Kolonizacja Księżyca rozpoczęta. Jedno państwo mocno w tym przoduje
Sukces chińskiej misji na ciemną stronę Księżyca to nie tylko lądowanie łazika z misji Chang'e 4. Ba, nawet przełomowe wykiełkowanie nasion bawełny nie jest ostatnim punktem tej misji. Stawka jest znacznie wyższa.
A jaka ona jest można się oczywiście domyślać. Chiński łazik jest bowiem zajęty przeczesywaniem ciemnej strony Księżyca. Nie robi tego z powodu stricte naukowych.
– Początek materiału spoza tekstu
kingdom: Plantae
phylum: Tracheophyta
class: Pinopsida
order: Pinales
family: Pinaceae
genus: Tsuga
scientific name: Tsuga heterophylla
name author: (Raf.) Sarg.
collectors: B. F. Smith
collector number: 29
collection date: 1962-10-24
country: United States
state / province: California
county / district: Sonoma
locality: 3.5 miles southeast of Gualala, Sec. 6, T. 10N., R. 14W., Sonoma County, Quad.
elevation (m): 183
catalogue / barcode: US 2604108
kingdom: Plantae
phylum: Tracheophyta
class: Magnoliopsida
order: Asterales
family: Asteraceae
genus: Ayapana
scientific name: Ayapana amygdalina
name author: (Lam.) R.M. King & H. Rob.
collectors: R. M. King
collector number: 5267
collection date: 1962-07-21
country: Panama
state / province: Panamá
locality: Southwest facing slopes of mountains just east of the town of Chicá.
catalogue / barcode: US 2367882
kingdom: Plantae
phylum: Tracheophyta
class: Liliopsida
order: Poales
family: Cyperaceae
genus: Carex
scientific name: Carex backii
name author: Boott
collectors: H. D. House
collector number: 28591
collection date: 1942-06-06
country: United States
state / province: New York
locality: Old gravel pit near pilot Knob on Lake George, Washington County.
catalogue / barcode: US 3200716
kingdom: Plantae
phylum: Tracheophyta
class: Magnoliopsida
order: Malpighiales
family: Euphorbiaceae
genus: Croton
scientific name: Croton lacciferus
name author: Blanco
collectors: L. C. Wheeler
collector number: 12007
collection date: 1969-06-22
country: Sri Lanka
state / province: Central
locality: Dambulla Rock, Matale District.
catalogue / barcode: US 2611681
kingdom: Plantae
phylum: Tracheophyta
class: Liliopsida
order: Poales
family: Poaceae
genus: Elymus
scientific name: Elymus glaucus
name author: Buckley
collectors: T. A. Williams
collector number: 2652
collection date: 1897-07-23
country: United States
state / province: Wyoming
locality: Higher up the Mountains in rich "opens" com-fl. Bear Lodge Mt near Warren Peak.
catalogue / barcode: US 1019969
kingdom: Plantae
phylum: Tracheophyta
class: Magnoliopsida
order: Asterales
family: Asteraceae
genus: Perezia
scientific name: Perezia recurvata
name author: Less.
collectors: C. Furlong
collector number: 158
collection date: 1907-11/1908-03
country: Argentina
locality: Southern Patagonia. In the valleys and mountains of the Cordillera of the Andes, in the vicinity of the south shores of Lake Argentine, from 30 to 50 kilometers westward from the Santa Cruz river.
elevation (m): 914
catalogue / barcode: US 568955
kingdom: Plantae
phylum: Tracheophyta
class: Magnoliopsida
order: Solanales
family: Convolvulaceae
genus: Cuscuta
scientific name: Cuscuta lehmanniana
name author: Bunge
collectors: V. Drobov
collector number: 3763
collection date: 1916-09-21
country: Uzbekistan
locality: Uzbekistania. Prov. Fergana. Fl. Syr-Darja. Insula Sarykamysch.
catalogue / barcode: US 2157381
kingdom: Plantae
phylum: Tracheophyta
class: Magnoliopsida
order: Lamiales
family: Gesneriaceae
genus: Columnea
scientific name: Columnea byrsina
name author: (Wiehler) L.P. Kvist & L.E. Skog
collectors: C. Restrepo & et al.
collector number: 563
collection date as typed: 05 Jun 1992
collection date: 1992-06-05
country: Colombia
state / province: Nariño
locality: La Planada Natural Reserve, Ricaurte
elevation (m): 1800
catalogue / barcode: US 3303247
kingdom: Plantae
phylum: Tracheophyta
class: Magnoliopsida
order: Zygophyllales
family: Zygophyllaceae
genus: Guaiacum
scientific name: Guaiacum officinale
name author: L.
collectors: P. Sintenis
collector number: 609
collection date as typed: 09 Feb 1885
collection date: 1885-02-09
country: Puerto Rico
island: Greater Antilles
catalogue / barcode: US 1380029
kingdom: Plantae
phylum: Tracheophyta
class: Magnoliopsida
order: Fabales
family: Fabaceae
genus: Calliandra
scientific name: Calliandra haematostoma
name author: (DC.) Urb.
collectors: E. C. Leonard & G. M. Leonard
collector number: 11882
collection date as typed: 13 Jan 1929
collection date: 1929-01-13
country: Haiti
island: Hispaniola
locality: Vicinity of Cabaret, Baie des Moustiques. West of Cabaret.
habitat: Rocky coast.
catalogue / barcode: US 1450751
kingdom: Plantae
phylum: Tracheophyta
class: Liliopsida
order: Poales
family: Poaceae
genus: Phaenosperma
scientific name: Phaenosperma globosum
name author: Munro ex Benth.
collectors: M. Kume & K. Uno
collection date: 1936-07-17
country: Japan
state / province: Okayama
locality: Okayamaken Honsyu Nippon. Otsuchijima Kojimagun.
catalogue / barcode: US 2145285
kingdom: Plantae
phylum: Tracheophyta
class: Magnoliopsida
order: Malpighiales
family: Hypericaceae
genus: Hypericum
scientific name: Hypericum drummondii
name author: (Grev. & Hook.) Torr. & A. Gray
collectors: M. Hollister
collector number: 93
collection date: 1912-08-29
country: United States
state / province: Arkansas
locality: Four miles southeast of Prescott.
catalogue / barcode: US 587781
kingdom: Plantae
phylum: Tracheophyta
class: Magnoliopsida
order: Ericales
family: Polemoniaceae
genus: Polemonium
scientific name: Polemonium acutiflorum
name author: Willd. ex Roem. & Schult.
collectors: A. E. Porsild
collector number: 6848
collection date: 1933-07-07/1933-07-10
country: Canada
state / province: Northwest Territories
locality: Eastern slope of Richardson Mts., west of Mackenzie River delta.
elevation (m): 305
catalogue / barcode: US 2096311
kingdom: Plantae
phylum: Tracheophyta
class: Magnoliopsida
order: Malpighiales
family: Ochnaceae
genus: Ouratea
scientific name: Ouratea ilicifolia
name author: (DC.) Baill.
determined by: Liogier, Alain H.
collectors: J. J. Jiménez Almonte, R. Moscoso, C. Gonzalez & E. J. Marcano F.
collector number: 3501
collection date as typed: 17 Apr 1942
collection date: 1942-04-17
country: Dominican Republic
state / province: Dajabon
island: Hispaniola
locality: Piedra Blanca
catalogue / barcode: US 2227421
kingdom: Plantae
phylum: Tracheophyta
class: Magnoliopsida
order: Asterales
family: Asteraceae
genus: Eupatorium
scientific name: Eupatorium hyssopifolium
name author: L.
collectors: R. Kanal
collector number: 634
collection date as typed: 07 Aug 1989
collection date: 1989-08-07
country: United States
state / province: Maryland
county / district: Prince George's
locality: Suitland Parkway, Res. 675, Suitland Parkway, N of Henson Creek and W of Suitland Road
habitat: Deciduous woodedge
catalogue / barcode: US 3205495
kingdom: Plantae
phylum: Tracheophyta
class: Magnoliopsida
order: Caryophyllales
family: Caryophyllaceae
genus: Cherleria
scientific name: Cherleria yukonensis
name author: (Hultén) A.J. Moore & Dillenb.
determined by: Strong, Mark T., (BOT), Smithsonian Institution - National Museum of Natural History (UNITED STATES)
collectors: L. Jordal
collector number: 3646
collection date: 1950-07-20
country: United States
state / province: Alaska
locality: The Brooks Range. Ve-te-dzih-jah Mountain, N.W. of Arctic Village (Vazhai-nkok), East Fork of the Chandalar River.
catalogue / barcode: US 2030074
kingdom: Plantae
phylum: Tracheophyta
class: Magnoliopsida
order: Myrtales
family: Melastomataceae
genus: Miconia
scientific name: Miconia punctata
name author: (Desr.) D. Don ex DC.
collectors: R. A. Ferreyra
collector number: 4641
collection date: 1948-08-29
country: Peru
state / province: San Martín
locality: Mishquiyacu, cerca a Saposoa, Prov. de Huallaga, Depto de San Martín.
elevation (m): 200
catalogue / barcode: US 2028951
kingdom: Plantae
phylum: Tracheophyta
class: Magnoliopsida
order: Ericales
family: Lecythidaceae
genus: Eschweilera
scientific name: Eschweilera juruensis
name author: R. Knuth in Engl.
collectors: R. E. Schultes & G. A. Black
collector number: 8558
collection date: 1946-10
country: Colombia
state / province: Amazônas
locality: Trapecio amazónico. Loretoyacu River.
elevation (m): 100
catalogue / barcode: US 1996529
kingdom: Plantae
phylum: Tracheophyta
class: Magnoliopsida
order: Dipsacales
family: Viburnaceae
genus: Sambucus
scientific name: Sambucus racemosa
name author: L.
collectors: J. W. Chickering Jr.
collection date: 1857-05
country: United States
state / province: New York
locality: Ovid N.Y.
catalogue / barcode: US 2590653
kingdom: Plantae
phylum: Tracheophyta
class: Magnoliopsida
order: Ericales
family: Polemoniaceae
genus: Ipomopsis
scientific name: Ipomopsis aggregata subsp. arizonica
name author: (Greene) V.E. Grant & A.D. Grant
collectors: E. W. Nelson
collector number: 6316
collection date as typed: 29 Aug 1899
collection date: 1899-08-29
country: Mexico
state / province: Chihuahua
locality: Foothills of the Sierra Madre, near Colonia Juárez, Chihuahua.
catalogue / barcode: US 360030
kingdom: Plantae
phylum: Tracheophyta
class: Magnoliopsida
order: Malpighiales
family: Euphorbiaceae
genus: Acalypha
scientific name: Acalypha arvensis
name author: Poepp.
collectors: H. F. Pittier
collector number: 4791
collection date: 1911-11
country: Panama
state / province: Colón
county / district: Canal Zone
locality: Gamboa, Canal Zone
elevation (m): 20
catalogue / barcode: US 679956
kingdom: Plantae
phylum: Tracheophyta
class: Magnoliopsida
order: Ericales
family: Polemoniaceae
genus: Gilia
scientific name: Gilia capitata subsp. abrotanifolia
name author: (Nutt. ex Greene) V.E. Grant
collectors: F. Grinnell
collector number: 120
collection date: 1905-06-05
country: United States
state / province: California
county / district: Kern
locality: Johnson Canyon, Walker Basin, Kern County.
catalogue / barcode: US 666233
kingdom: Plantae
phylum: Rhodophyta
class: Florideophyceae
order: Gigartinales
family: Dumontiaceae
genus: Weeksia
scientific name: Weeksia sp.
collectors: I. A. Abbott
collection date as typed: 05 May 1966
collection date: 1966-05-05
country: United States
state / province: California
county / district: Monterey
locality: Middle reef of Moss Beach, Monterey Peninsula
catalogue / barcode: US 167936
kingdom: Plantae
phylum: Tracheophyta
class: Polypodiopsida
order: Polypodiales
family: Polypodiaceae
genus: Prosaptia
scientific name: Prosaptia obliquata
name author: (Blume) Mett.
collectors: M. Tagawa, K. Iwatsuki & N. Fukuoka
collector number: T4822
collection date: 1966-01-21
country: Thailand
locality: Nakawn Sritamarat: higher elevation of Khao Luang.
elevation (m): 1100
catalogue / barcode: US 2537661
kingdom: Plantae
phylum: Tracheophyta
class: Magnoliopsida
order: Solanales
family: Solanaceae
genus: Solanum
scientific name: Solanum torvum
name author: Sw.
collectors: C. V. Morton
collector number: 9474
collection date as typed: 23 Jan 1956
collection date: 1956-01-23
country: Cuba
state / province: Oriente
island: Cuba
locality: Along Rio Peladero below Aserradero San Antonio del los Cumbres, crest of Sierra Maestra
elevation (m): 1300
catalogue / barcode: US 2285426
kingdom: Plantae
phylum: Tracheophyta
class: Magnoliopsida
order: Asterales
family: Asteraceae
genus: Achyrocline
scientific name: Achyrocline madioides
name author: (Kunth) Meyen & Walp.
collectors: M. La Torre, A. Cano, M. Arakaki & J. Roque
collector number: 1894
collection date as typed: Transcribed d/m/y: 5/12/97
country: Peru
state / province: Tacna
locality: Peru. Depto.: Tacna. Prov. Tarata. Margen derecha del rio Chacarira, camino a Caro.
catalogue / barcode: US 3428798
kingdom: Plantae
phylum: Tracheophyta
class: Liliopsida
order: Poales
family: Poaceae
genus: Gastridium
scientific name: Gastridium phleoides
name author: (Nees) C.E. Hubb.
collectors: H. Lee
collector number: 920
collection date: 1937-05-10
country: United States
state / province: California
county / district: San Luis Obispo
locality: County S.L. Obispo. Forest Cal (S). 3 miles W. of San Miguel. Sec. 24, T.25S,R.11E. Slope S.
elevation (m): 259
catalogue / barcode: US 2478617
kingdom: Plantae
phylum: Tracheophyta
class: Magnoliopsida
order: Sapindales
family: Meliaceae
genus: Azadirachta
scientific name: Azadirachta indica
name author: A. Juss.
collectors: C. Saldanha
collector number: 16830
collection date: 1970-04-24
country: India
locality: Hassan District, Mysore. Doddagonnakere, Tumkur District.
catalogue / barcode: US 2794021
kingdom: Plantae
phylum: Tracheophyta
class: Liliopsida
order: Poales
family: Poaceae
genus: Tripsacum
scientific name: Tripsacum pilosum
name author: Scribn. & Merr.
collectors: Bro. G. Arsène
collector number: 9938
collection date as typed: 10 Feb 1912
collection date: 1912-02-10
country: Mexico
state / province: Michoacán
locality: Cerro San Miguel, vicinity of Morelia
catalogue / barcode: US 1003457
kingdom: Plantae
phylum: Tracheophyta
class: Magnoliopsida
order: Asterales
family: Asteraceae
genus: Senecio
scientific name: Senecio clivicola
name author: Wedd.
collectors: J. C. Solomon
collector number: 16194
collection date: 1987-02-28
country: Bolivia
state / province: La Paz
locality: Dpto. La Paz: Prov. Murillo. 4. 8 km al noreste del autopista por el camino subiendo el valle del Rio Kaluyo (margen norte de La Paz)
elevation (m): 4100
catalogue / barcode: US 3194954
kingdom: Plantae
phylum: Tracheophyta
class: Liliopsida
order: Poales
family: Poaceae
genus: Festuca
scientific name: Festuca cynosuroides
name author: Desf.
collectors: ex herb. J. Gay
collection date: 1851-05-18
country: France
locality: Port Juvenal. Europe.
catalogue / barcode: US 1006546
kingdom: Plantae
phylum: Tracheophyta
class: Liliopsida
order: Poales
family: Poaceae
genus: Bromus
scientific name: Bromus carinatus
Chińczycy ogłosili bowiem start kolejnych trzech misji na Księżyc. Cel jest jeden – położenie fundamentów pod międzynarodową bazę na naturalnym satelicie Ziemi.
Wu Yanhua, zastępca prowadzącego chiński program kosmiczny liczy, że ostatnia z misji, Chang'e-8, skupi się na przetestowaniu technologii i eksploracji powierzchni w celu budowy bazy księżycowej, którą będzie współdzielić wiele państw.
Zobacz Też: Jak Chiny na księżycu lądowały
Nie ujawniono dokładnych dat odbywania się kolejnych misji. Wiadomo jednak, że sonda Chang'e-5 ma zostać wysłana jeszcze w 2019 roku w celu pobrania próbek z Księżyca i powrotu na Ziemię. Ta i kolejne trzy misje mają również ustalić, czy gleba satelity nada się na budulec do drukowania potencjalnych struktur mieszkalnych w technologii 3D.